A smile dawned slowly in the handsome face of Ronnie Morelle.
"I know it is very good to see you, Christina," he said.
"Don't you--know? Look at me--Ronnie!"
Then as suddenly she released his hands and held on to the table.
"Get me some water, please."
She watched him as he went unerringly into the scullery. There were two taps, one connected with a rain-water cistern that her father had made; the other was the drinking water.
He turned the right tap, found a glass where it was invariably hidden on a shelf behind a cretonne curtain, and brought it back to her.
She drank greedily.
"Sit down--Ronnie. I want you to tell me something. You went to the execution--I know it hurts you, my dear, but you must tell me. How did he die?"
She waited, holding her breath.
"It was--terrible," he said in a low voice, "he was so afraid!"
"Afraid!" she whispered.
"I don't remember much. Every thought seemed to have gone out of my mind. Afterwards I was so numbed--why, I didn't even recognize my own car or know that I had a car."
"Did you touch him--look at him, then, did you, Ronnie?"
Ronald Morelle answered with a gesture.
"Did you--?"
"I looked at him, but only for a second. He was reciting a poem. Henley's. I was reading it today, trying to recall things. That was all, I just looked into his eyes and I was feeling hateful toward him, Christina. And that was all. He began to moan and cry out. I was terribly distressed."
She said no more. She wanted to be alone with her mad thoughts. When he rose to go, she was glad.
"I'll come again on Wednesday," he said, but corrected his promise. "No, Wednesday is wash-day. Your mother will not want me here."

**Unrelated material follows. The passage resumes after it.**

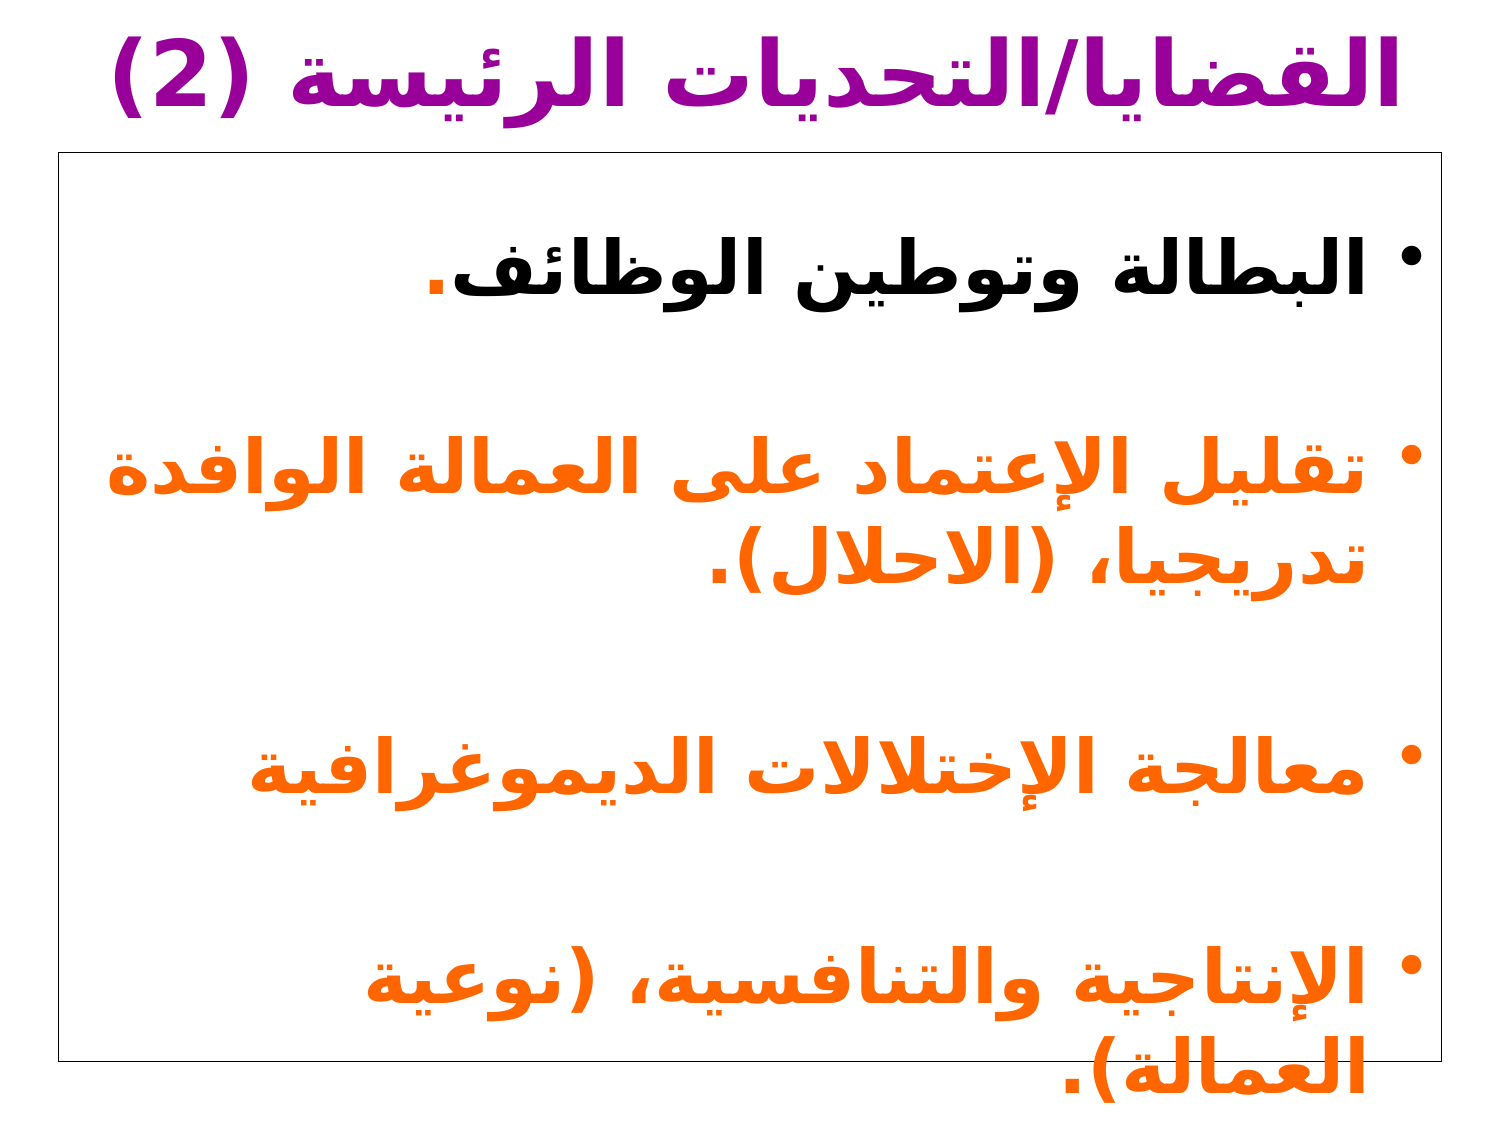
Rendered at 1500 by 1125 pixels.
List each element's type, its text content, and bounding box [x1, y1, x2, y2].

title القضايا/التحديات الرئيسة (2) [81, 0, 1433, 140]
list البطالة وتوطين الوظائف. تقليل الإعتماد على العمالة الوافدة تدريجيا، (الاحلال). معالجة الإختلالات الديموغرافية الإنتاجية والتنافسية، (نوعية العمالة). [58, 152, 1442, 1062]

"How do you know, Ronnie, that it is mother's wash-day?" She was addressing him as if he were a child from whom information must be coaxed.
"I don't know. Evie may have told me--of course it is Wednesday, Christina!"
She nodded.
"Yes, it is Wednesday."
Mrs. Colebrook, consonant with her principles, had effaced herself so effectively that Christina had to seek her in her hiding-place. She was sitting in Sault's room and sniffed suspiciously when the girl called her.
"Mother, you have often told me about something Ambrose did when you were very ill. Will you tell me again?"
Mrs. Colebrook was happy to tell, embellishing the story with footnotes and interpolations descriptive of her own impressions on that occasion.
"Thank you, Mother."
"What did he want? I didn't like to come down whilst he was here--not in this old skirt. Did he know poor Mr. Sault? A la-did-da sort of fellow, but very polite. He quite flustered me, he was so friendly."
She relieved the girl from the necessity for replying by supplying her own answers.